How your credit score influences the price you pay for life insurance.
Life insurance is one of those policies that most people can’t afford to skip out on. Since coverage is designed to ensure your loved ones are provided for financially when you are no longer around, it is a selfless and caring policy to secure. Along with your health history, insurers look at a multitude of factors when determining your life insurance rate. One of these factors is credit history. Before you apply for a life insurance policy, it is wise to take a look at your credit report.
Your credit history gives insurers a snapshot of how well you have managed your finances. Insurance companies tend to look for red flags that indicate you are too much of a risk to insure. After all, they are looking at your profile to determine how much risk you pose so that they can match premiums accordingly. If you have a lot of debt or you have missed several credit card payments, it could signal that you are not on top of your finances. Generally, bad credit will not hurt your chances of qualifying for life insurance, though.
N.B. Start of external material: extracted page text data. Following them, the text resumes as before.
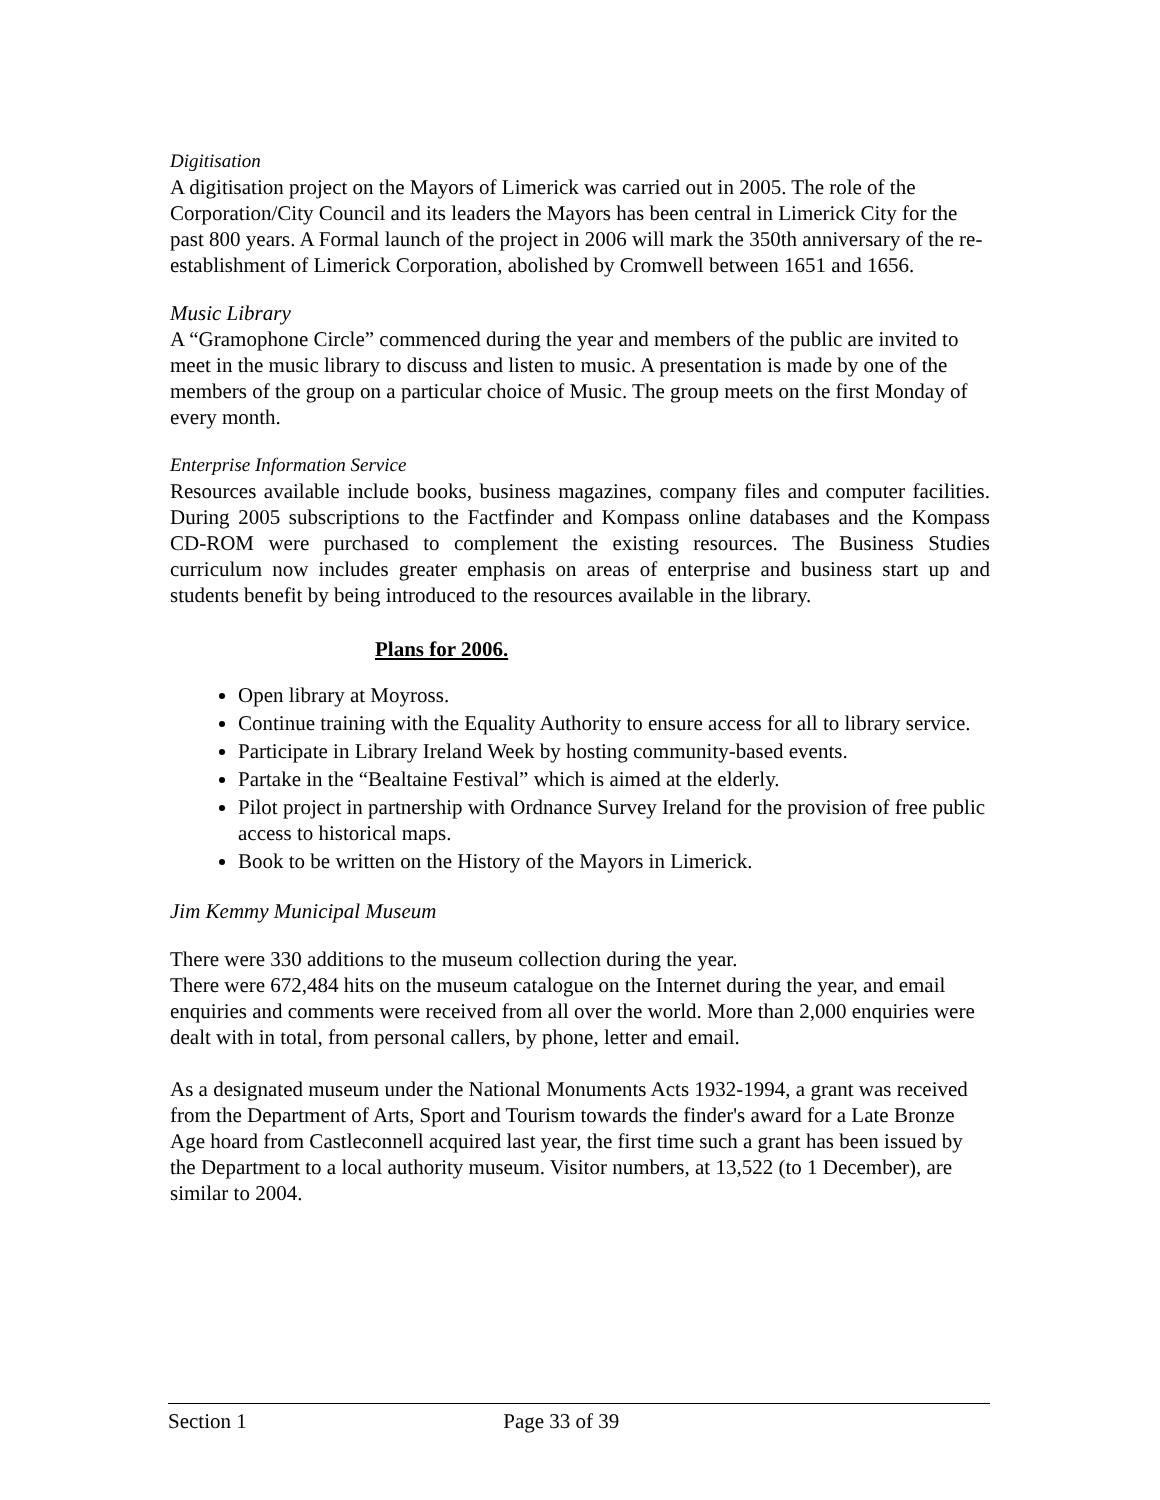Digitisation
A digitisation project on the Mayors of Limerick was carried out in 2005. The role of the Corporation/City Council and its leaders the Mayors has been central in Limerick City for the past 800 years. A Formal launch of the project in 2006 will mark the 350th anniversary of the re-establishment of Limerick Corporation, abolished by Cromwell between 1651 and 1656.
Music Library
A “Gramophone Circle” commenced during the year and members of the public are invited to meet in the music library to discuss and listen to music. A presentation is made by one of the members of the group on a particular choice of Music. The group meets on the first Monday of every month.
Enterprise Information Service
Resources available include books, business magazines, company files and computer facilities. During 2005 subscriptions to the Factfinder and Kompass online databases and the Kompass CD-ROM were purchased to complement the existing resources. The Business Studies curriculum now includes greater emphasis on areas of enterprise and business start up and students benefit by being introduced to the resources available in the library.
Plans for 2006.
Open library at Moyross.
Continue training with the Equality Authority to ensure access for all to library service.
Participate in Library Ireland Week by hosting community-based events.
Partake in the “Bealtaine Festival” which is aimed at the elderly.
Pilot project in partnership with Ordnance Survey Ireland for the provision of free public access to historical maps.
Book to be written on the History of the Mayors in Limerick.
Jim Kemmy Municipal Museum
There were 330 additions to the museum collection during the year.
There were 672,484 hits on the museum catalogue on the Internet during the year, and email enquiries and comments were received from all over the world. More than 2,000 enquiries were dealt with in total, from personal callers, by phone, letter and email.
As a designated museum under the National Monuments Acts 1932-1994, a grant was received from the Department of Arts, Sport and Tourism towards the finder's award for a Late Bronze Age hoard from Castleconnell acquired last year, the first time such a grant has been issued by the Department to a local authority museum. Visitor numbers, at 13,522 (to 1 December), are similar to 2004.
Section 1 Page 33 of 39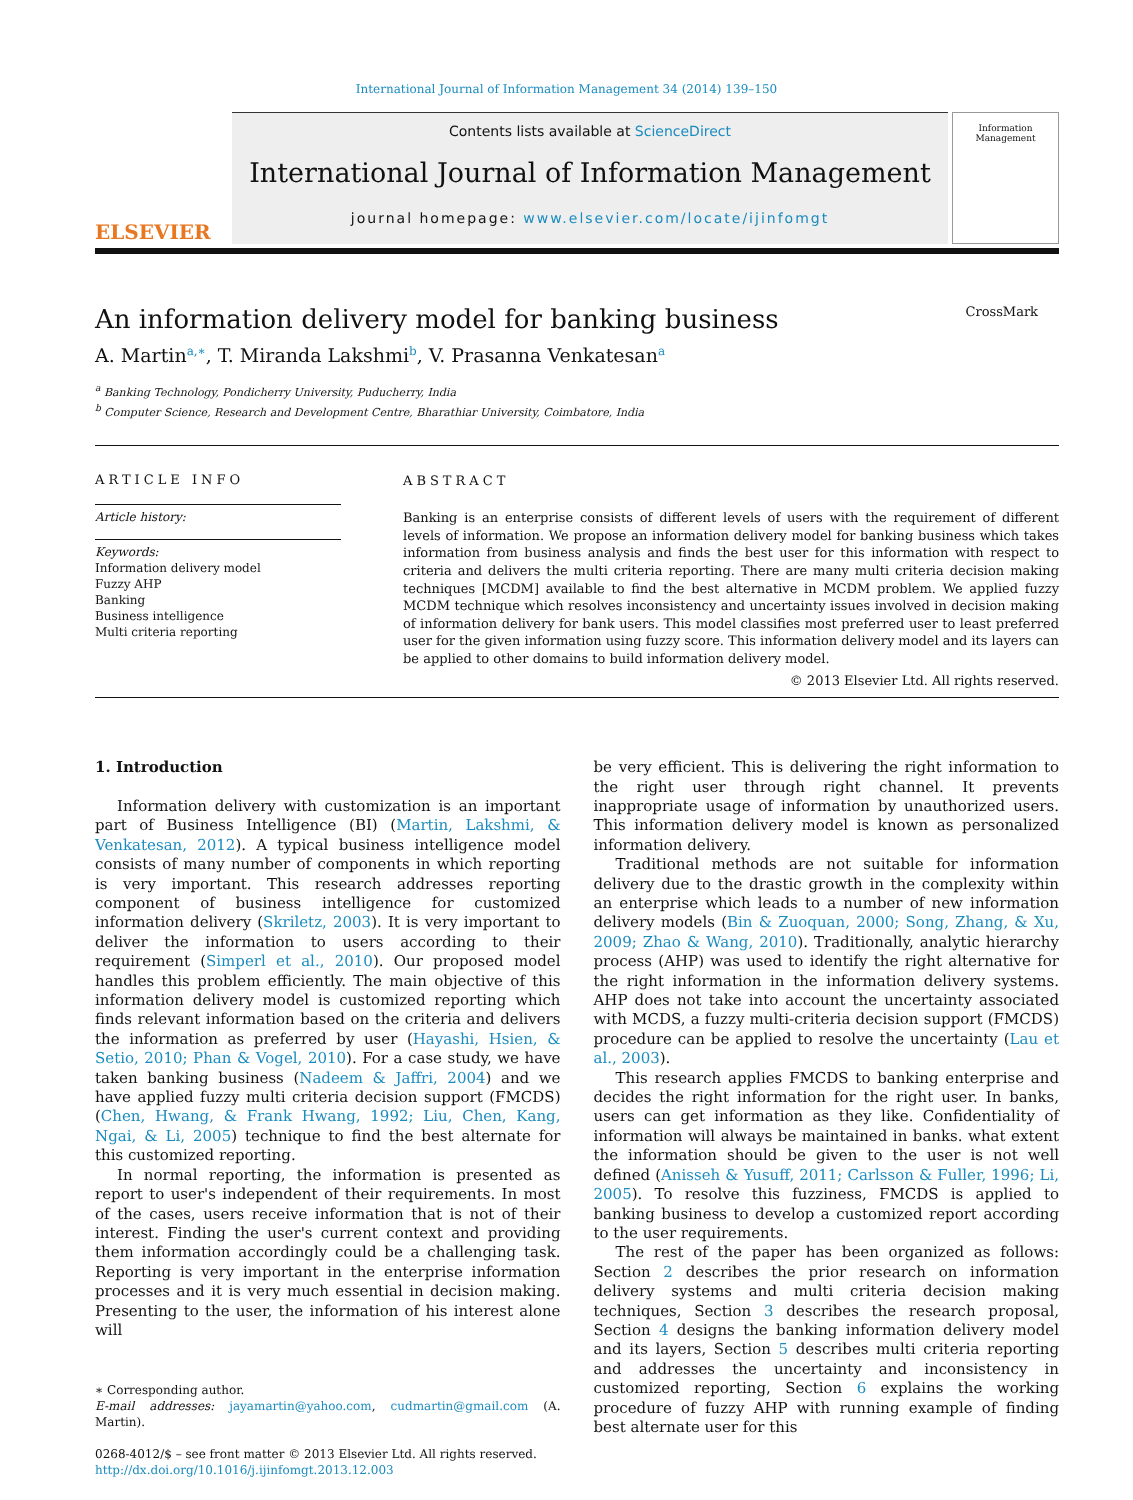International Journal of Information Management 34 (2014) 139–150
ELSEVIER
Contents lists available at ScienceDirect
International Journal of Information Management
journal homepage: www.elsevier.com/locate/ijinfomgt
Information Management
An information delivery model for banking business CrossMark
A. Martin<sup>a,∗</sup>, T. Miranda Lakshmi<sup>b</sup>, V. Prasanna Venkatesan<sup>a</sup>
<sup>a</sup> Banking Technology, Pondicherry University, Puducherry, India
<sup>b</sup> Computer Science, Research and Development Centre, Bharathiar University, Coimbatore, India
ARTICLE INFO
Article history:
Keywords:
Information delivery model
Fuzzy AHP
Banking
Business intelligence
Multi criteria reporting
ABSTRACT
Banking is an enterprise consists of different levels of users with the requirement of different levels of information. We propose an information delivery model for banking business which takes information from business analysis and finds the best user for this information with respect to criteria and delivers the multi criteria reporting. There are many multi criteria decision making techniques [MCDM] available to find the best alternative in MCDM problem. We applied fuzzy MCDM technique which resolves inconsistency and uncertainty issues involved in decision making of information delivery for bank users. This model classifies most preferred user to least preferred user for the given information using fuzzy score. This information delivery model and its layers can be applied to other domains to build information delivery model.
© 2013 Elsevier Ltd. All rights reserved.
1. Introduction
Information delivery with customization is an important part of Business Intelligence (BI) (Martin, Lakshmi, & Venkatesan, 2012). A typical business intelligence model consists of many number of components in which reporting is very important. This research addresses reporting component of business intelligence for customized information delivery (Skriletz, 2003). It is very important to deliver the information to users according to their requirement (Simperl et al., 2010). Our proposed model handles this problem efficiently. The main objective of this information delivery model is customized reporting which finds relevant information based on the criteria and delivers the information as preferred by user (Hayashi, Hsien, & Setio, 2010; Phan & Vogel, 2010). For a case study, we have taken banking business (Nadeem & Jaffri, 2004) and we have applied fuzzy multi criteria decision support (FMCDS) (Chen, Hwang, & Frank Hwang, 1992; Liu, Chen, Kang, Ngai, & Li, 2005) technique to find the best alternate for this customized reporting.
In normal reporting, the information is presented as report to user's independent of their requirements. In most of the cases, users receive information that is not of their interest. Finding the user's current context and providing them information accordingly could be a challenging task. Reporting is very important in the enterprise information processes and it is very much essential in decision making. Presenting to the user, the information of his interest alone will
∗ Corresponding author.
E-mail addresses: jayamartin@yahoo.com, cudmartin@gmail.com (A. Martin).
0268-4012/$ – see front matter © 2013 Elsevier Ltd. All rights reserved.
http://dx.doi.org/10.1016/j.ijinfomgt.2013.12.003
be very efficient. This is delivering the right information to the right user through right channel. It prevents inappropriate usage of information by unauthorized users. This information delivery model is known as personalized information delivery.
Traditional methods are not suitable for information delivery due to the drastic growth in the complexity within an enterprise which leads to a number of new information delivery models (Bin & Zuoquan, 2000; Song, Zhang, & Xu, 2009; Zhao & Wang, 2010). Traditionally, analytic hierarchy process (AHP) was used to identify the right alternative for the right information in the information delivery systems. AHP does not take into account the uncertainty associated with MCDS, a fuzzy multi-criteria decision support (FMCDS) procedure can be applied to resolve the uncertainty (Lau et al., 2003).
This research applies FMCDS to banking enterprise and decides the right information for the right user. In banks, users can get information as they like. Confidentiality of information will always be maintained in banks. what extent the information should be given to the user is not well defined (Anisseh & Yusuff, 2011; Carlsson & Fuller, 1996; Li, 2005). To resolve this fuzziness, FMCDS is applied to banking business to develop a customized report according to the user requirements.
The rest of the paper has been organized as follows: Section 2 describes the prior research on information delivery systems and multi criteria decision making techniques, Section 3 describes the research proposal, Section 4 designs the banking information delivery model and its layers, Section 5 describes multi criteria reporting and addresses the uncertainty and inconsistency in customized reporting, Section 6 explains the working procedure of fuzzy AHP with running example of finding best alternate user for this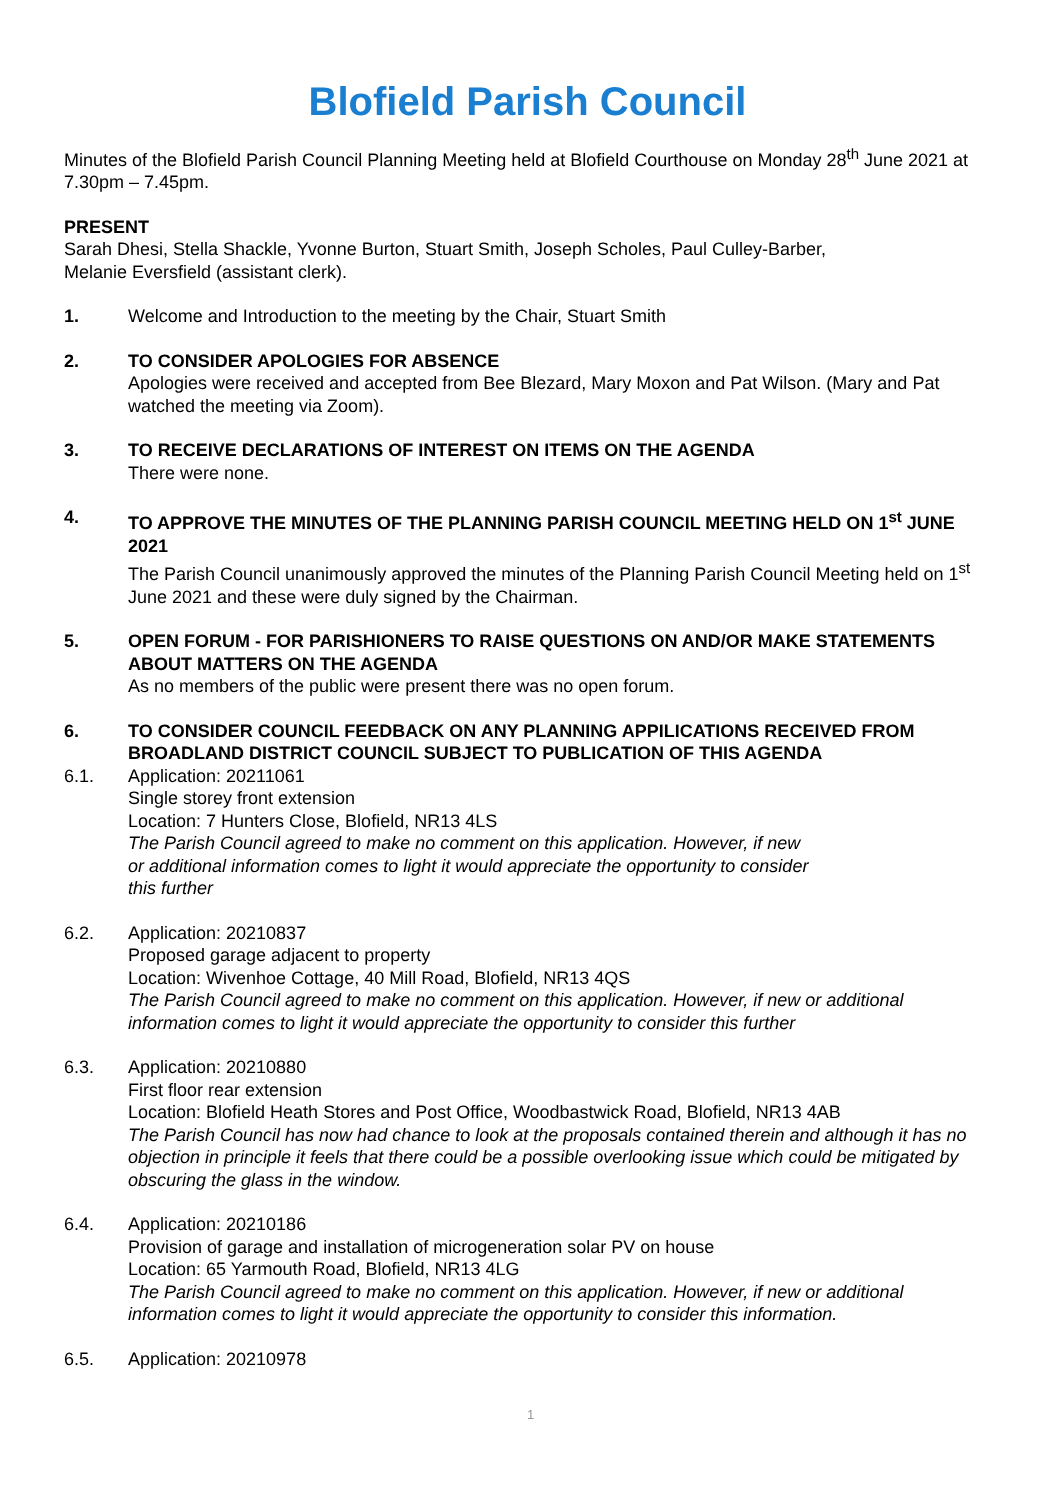Blofield Parish Council
Minutes of the Blofield Parish Council Planning Meeting held at Blofield Courthouse on Monday 28<sup>th</sup> June 2021 at 7.30pm – 7.45pm.
PRESENT
Sarah Dhesi, Stella Shackle, Yvonne Burton, Stuart Smith, Joseph Scholes, Paul Culley-Barber,
Melanie Eversfield (assistant clerk).
1. Welcome and Introduction to the meeting by the Chair, Stuart Smith
2. TO CONSIDER APOLOGIES FOR ABSENCE
Apologies were received and accepted from Bee Blezard, Mary Moxon and Pat Wilson. (Mary and Pat watched the meeting via Zoom).
3. TO RECEIVE DECLARATIONS OF INTEREST ON ITEMS ON THE AGENDA
There were none.
4. TO APPROVE THE MINUTES OF THE PLANNING PARISH COUNCIL MEETING HELD ON 1<sup>st</sup> JUNE 2021
The Parish Council unanimously approved the minutes of the Planning Parish Council Meeting held on 1<sup>st</sup> June 2021 and these were duly signed by the Chairman.
5. OPEN FORUM - FOR PARISHIONERS TO RAISE QUESTIONS ON AND/OR MAKE STATEMENTS ABOUT MATTERS ON THE AGENDA
As no members of the public were present there was no open forum.
6. TO CONSIDER COUNCIL FEEDBACK ON ANY PLANNING APPILICATIONS RECEIVED FROM BROADLAND DISTRICT COUNCIL SUBJECT TO PUBLICATION OF THIS AGENDA
6.1. Application: 20211061
Single storey front extension
Location: 7 Hunters Close, Blofield, NR13 4LS
The Parish Council agreed to make no comment on this application. However, if new
or additional information comes to light it would appreciate the opportunity to consider
this further
6.2. Application: 20210837
Proposed garage adjacent to property
Location: Wivenhoe Cottage, 40 Mill Road, Blofield, NR13 4QS
The Parish Council agreed to make no comment on this application. However, if new or additional information comes to light it would appreciate the opportunity to consider this further
6.3. Application: 20210880
First floor rear extension
Location: Blofield Heath Stores and Post Office, Woodbastwick Road, Blofield, NR13 4AB
The Parish Council has now had chance to look at the proposals contained therein and although it has no objection in principle it feels that there could be a possible overlooking issue which could be mitigated by obscuring the glass in the window.
6.4. Application: 20210186
Provision of garage and installation of microgeneration solar PV on house
Location: 65 Yarmouth Road, Blofield, NR13 4LG
The Parish Council agreed to make no comment on this application. However, if new or additional information comes to light it would appreciate the opportunity to consider this information.
6.5. Application: 20210978
1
While late payments can be detrimental to your score, some things – such as charge-offs, accounts in collection status, bankruptcy, and foreclosure – can do even more damage. If you have any of these delinquencies on your credit report, you could expect to pay higher premiums overall.
It is possible that bad credit is the result of errors in your report, rather than poor money choices. Before you start shopping for life insurance, it is best to take a look at each of your credit reports to check that there are no errors and inaccuracies.